INSTRUÇÕES DO EXERCÍCIO
Reproduz na íntegra, sem qualquer alteração, o texto sobre as dificuldades financeiras de García Márquez enquanto escrevia Cem Anos de Solidão.

━━ EXCERTO ━━

14 de outubro de 2011

MISÉRIA CRIATIVA. Tal como sucedeu com Ninguém Escreve ao Coronel, que escreveu em Paris enquanto vivia na penúria, García Márquez passou apertos financeiros durante grande parte dos catorze meses que demorou a escrever Cem Anos de Solidão, apertos que o levaram a vender alguns bens (automóvel, rádio, televisor, secador de cabelo, aquecedor) e a acumular dívidas resultantes de produtos de primeira necessidade (mercearia, talho, etc.). Segundo García Márquez: el viaje a la semilla, por muitos considerada a mais completa biografia do escritor, Gabo terá enviado ao editor de Cem Anos de Solidão apenas metade do manuscrito por não ter dinheiro bastante para mandar a totalidade, e posteriormente ter-se-á visto obrigado a vender mais uns tarecos para suportar os custos de envio do restante. Sim, antigamente os artistas passavam toda a espécie de privações — e produziam obras notáveis. Hoje há bolsas de criação literária, lugares apropriados para escrever — e o resultado são obras que ao fim de dois anos já ninguém se lembra. Cada vez me convenço mais de que a fartura é inimiga das artes em geral e da literatura em particular, mas talvez seja um sintoma de que estou e ficar velho.

━━━
━━ INFORMAÇÃO EXTRAÍDA ━━

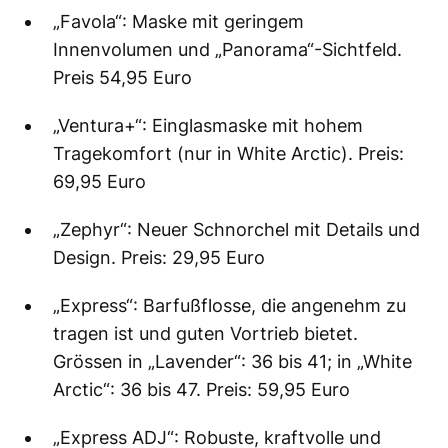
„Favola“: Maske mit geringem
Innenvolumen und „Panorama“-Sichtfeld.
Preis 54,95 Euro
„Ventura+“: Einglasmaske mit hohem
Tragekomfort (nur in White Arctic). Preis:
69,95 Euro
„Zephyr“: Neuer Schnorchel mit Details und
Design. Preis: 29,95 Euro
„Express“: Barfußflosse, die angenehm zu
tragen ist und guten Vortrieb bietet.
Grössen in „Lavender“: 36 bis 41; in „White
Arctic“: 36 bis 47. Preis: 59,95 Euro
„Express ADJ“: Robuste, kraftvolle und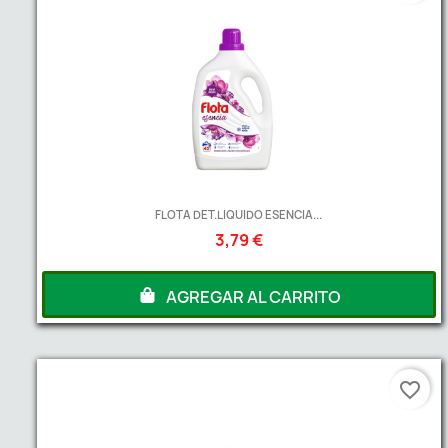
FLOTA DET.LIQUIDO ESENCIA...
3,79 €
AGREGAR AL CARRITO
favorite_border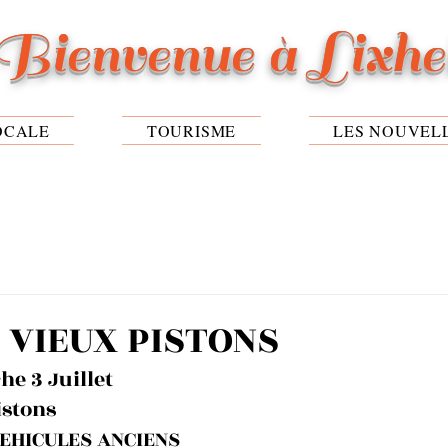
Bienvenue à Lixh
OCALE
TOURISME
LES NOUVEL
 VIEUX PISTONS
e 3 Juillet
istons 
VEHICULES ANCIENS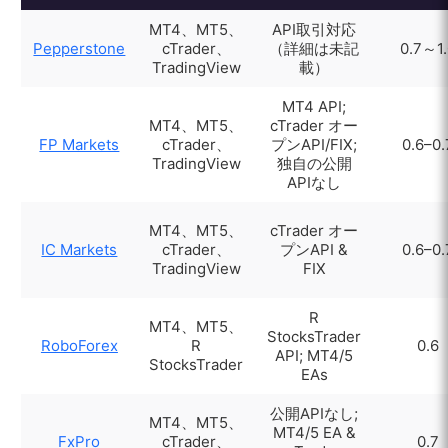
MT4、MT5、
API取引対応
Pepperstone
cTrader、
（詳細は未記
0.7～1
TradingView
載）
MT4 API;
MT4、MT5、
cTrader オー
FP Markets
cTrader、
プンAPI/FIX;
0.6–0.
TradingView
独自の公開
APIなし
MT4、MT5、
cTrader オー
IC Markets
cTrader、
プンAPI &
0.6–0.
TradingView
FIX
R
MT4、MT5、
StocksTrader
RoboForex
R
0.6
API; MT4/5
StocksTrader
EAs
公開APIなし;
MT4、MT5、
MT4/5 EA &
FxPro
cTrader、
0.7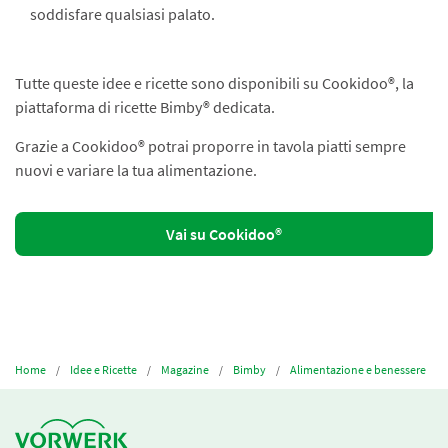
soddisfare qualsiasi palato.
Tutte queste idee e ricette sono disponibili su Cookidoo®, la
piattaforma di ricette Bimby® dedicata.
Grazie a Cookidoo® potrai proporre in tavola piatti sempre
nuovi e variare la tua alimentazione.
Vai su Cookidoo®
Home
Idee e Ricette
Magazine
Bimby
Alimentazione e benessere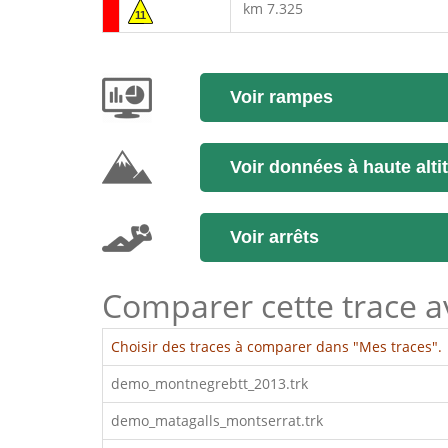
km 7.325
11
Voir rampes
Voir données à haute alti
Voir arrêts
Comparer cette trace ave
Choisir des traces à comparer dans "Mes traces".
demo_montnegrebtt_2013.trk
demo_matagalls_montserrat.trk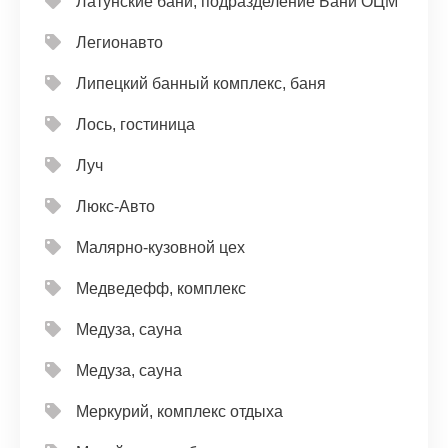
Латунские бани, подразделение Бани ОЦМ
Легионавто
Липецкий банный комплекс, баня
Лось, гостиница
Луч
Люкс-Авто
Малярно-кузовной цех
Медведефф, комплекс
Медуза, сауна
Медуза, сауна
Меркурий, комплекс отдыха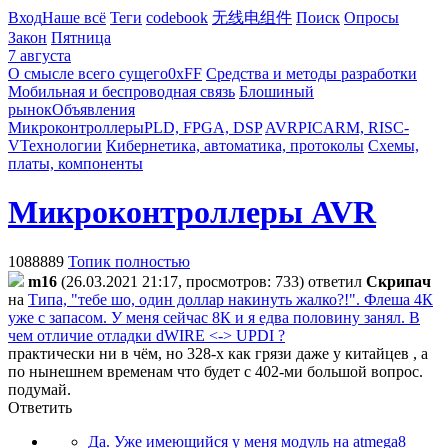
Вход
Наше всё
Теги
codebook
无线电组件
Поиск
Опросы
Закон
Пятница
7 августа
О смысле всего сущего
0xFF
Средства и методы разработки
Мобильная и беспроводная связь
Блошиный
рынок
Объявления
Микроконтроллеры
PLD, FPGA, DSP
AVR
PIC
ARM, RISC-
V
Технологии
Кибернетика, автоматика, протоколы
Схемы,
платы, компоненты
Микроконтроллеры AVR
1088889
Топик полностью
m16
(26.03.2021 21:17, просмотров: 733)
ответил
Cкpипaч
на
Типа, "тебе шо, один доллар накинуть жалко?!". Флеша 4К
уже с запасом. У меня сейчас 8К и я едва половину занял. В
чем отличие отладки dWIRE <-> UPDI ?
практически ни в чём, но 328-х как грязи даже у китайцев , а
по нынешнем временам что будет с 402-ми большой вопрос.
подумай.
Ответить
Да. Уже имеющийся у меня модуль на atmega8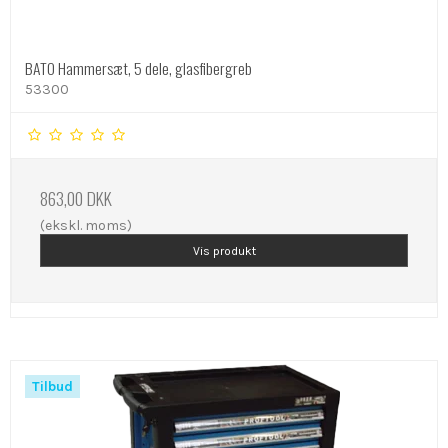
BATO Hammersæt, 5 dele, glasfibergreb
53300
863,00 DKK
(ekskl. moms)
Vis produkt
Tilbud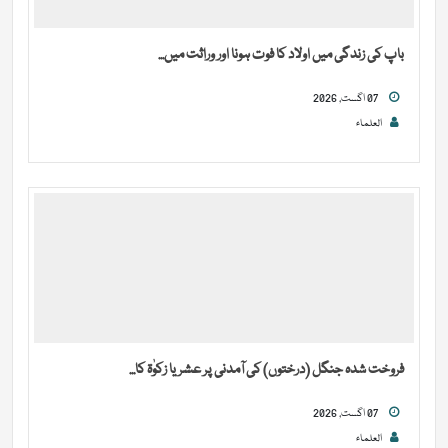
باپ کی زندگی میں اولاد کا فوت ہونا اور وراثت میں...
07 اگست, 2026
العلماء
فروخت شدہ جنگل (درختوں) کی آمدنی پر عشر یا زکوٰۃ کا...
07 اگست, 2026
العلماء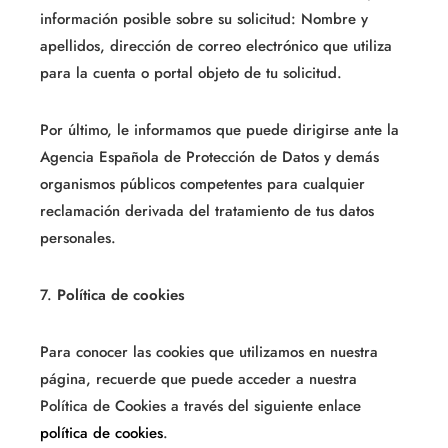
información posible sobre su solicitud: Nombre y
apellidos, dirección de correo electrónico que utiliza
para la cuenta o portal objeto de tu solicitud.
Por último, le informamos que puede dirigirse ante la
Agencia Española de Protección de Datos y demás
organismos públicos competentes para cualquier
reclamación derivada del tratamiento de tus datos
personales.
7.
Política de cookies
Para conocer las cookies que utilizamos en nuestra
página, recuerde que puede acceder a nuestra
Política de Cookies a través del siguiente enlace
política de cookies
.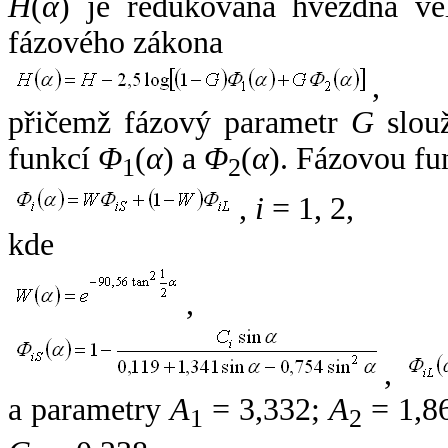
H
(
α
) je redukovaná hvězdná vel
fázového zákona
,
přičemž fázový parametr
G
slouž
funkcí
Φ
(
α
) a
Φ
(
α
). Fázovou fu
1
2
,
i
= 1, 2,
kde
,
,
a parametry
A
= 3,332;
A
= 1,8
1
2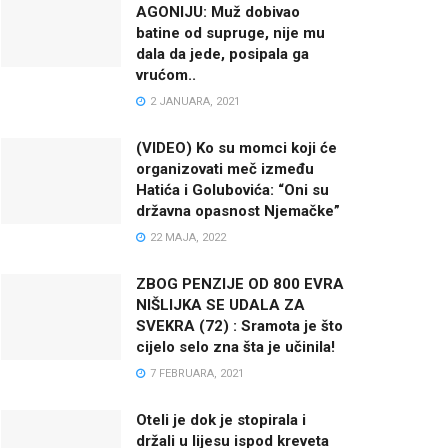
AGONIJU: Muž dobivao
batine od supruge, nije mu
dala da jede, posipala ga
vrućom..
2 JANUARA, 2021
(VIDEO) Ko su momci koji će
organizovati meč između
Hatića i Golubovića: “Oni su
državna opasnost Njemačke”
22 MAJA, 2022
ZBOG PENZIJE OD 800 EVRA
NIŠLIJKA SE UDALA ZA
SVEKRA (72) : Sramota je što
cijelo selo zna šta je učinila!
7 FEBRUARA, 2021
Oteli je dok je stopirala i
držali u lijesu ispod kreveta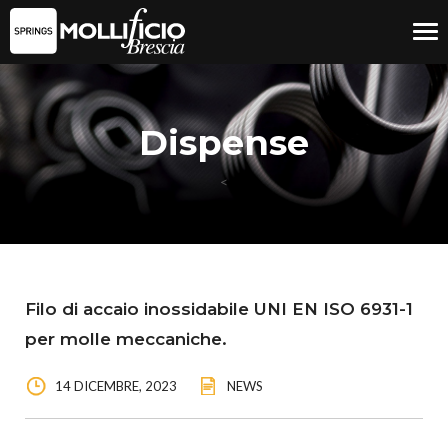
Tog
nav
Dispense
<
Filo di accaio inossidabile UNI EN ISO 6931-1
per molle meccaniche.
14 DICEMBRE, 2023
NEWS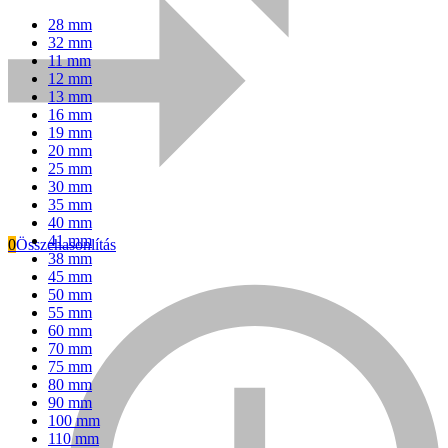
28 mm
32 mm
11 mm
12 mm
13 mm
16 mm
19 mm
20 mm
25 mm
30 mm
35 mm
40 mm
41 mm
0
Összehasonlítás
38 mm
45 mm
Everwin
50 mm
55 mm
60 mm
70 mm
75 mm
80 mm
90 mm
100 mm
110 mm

━━━

RESULTADO DA TAREFA
14 de outubro de 2011

MISÉRIA CRIATIVA. Tal como sucedeu com Ninguém Escreve ao Coronel, que escreveu em Paris enquanto vivia na penúria, García Márquez passou apertos financeiros durante grande parte dos catorze meses que demorou a escrever Cem Anos de Solidão, apertos que o levaram a vender alguns bens (automóvel, rádio, televisor, secador de cabelo, aquecedor) e a acumular dívidas resultantes de produtos de primeira necessidade (mercearia, talho, etc.). Segundo García Márquez: el viaje a la semilla, por muitos considerada a mais completa biografia do escritor, Gabo terá enviado ao editor de Cem Anos de Solidão apenas metade do manuscrito por não ter dinheiro bastante para mandar a totalidade, e posteriormente ter-se-á visto obrigado a vender mais uns tarecos para suportar os custos de envio do restante. Sim, antigamente os artistas passavam toda a espécie de privações — e produziam obras notáveis. Hoje há bolsas de criação literária, lugares apropriados para escrever — e o resultado são obras que ao fim de dois anos já ninguém se lembra. Cada vez me convenço mais de que a fartura é inimiga das artes em geral e da literatura em particular, mas talvez seja um sintoma de que estou e ficar velho.